Encryption software and hardware has to come from somewhere. Maybe it's not the US. What then - China, Russia, Great Britain, or perhaps Israel? Who else has military grade capability? And who won't backdoor it?

Recently I've been reading history. The Sioux warrior Red Cloud shut down the Bozeman trail. Then the weight of 10 million Americans overwhelmed his nation of 20,000. It's hard to grasp vast differences in scale. The NSA isn't Apple or Google.

It can raise billions to combat bogeymen and need not turn a profit let alone answer to stockholders every quarter. It can appeal to a patriotism that runs far deeper than mere brand loyalty. Nobody is going to put their life on the line for iOS.




Just as an FYI, the Enigma decoding effort was not the war-winning codebreak at Bletchley. Enigma gave access to very tactical, short duration information, like the location of subs and their intended movements over the next few days, or the movement of a land unit, again on a timescale of days. Admittedly Enigma was so thoroughly broken that the UK was able to decrypt huge numbers of communications, and the aggregate did give some indications as to higher-level strategic planning.

Nevertheless, the main game at Bletchley was Colossus (https://en.wikipedia.org/wiki/Colossus_computer) which allowed the decryption of high level planning communications between German High Command and the government. By main game, I mean that it was the work on Colossus which created the first machines recognisable as computers. This was the codebreak that truly gave the Allies the ability to outmanoeuvre the Germans at a strategic level. There were no German strategic victories once Colossus came on line in late 1943 (the last substantial German victory in the war was https://en.wikipedia.org/wiki/Third_Battle_of_Kharkov#Manste... in March 1943), compared to numerous Eastern front victories after the Allies started to successfully decrypt Enigma.

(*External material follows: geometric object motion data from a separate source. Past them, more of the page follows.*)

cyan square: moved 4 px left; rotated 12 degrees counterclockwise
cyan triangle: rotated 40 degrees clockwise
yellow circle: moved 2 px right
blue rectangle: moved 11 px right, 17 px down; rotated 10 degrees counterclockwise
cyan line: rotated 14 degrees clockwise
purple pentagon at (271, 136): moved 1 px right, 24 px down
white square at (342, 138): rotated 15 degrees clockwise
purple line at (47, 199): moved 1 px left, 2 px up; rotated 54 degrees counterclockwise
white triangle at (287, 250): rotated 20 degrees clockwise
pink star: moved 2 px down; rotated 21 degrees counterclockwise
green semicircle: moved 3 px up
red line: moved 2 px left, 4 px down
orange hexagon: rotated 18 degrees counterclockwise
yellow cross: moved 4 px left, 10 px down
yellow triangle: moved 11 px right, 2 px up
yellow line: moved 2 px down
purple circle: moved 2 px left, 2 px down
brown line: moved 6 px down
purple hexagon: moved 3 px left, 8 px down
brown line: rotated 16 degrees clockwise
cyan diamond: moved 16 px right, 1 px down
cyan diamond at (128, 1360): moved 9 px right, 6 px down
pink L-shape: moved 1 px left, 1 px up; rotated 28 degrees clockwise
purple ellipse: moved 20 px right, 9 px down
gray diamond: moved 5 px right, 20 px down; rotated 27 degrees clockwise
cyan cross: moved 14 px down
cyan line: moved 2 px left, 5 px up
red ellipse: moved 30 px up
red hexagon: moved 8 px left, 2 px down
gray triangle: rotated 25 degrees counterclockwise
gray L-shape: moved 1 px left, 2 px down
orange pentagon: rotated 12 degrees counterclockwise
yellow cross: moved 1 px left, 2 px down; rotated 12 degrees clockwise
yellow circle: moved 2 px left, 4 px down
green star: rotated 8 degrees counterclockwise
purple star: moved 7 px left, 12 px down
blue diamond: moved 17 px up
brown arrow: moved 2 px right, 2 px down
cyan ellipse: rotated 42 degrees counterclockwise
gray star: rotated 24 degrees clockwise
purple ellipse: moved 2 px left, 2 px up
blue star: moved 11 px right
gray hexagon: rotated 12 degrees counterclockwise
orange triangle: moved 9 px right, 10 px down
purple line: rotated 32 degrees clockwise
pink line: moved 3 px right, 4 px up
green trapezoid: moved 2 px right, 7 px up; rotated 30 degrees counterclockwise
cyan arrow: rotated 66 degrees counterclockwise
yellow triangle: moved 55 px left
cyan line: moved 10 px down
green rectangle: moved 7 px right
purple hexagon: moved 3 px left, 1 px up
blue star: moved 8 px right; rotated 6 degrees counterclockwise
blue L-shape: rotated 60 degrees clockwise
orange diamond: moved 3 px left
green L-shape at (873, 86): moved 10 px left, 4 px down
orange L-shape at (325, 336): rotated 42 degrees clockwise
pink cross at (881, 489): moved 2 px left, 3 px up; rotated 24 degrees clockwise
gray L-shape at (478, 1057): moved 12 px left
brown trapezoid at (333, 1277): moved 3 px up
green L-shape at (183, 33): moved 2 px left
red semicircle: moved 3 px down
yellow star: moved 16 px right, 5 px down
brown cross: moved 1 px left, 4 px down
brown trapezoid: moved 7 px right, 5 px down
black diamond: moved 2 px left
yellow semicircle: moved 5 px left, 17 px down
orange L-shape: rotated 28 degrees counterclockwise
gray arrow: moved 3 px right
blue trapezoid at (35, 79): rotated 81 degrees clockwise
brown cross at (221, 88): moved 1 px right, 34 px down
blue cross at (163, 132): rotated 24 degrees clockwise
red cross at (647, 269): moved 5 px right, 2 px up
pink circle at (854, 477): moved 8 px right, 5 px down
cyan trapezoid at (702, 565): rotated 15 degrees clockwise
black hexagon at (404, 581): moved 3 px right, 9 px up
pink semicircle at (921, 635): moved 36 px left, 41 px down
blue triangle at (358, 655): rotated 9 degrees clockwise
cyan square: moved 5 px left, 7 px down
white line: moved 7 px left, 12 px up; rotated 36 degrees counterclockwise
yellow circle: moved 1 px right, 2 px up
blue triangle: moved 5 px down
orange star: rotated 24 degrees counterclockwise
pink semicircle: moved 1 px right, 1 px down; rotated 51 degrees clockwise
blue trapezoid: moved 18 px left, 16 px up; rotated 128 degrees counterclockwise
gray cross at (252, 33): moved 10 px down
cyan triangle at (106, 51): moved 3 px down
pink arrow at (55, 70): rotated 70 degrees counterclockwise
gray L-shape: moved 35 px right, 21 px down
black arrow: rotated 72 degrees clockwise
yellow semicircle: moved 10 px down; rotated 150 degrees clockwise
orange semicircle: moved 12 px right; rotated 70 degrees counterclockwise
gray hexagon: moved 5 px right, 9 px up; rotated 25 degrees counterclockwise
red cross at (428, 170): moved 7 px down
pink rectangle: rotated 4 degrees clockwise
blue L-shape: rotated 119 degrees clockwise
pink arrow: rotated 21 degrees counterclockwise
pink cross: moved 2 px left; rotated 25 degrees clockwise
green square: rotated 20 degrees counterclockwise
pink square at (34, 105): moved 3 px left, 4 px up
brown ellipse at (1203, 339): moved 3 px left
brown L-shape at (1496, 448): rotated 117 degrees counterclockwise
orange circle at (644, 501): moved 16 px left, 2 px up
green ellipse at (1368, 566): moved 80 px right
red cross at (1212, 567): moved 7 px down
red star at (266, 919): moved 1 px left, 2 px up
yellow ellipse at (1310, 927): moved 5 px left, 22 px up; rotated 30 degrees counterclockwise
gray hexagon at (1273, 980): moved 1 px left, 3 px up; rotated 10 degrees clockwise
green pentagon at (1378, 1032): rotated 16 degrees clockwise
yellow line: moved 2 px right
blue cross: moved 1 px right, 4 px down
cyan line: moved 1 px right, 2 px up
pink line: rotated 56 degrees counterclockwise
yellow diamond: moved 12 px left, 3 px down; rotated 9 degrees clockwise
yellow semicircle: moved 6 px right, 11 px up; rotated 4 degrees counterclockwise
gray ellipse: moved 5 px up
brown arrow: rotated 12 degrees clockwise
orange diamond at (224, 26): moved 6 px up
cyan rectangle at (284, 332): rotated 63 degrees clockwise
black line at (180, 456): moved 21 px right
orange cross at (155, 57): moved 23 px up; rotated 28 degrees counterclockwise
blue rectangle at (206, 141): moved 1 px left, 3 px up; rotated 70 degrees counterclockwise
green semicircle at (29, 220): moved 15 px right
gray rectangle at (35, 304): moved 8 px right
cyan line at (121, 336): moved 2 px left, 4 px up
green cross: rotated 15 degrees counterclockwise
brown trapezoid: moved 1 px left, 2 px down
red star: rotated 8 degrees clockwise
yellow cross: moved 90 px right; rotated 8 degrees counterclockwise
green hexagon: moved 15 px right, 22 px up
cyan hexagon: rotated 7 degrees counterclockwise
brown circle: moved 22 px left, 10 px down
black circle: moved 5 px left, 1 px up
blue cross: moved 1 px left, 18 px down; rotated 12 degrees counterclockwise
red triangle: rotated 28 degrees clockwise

Of course we as geeks tend to overestimate the effects of successfully breaking codes. The results are not always positive - for example Rommel's offensive in Africa originally succeeded because Enigma intercepts indicated that he had been told to sit tight, but Rommel decided by himself to launch an offensive. The English were caught flat-footed, and very nearly lost North Africa as a result (https://en.wikipedia.org/wiki/North_African_campaign#Allies), with only a well-fought defensive action by the Australians stationed in Tobruk saving the day.


Snowden [1]:

> Properly implemented strong crypto systems are one of the few things that you can rely on.

Of course you can infiltrate the facility to access the keys or attack the management systems with zero day exploits. But every bit of protection is worthwhile, because it might be the crucial step that the NSA is not able to break with the assigned budget.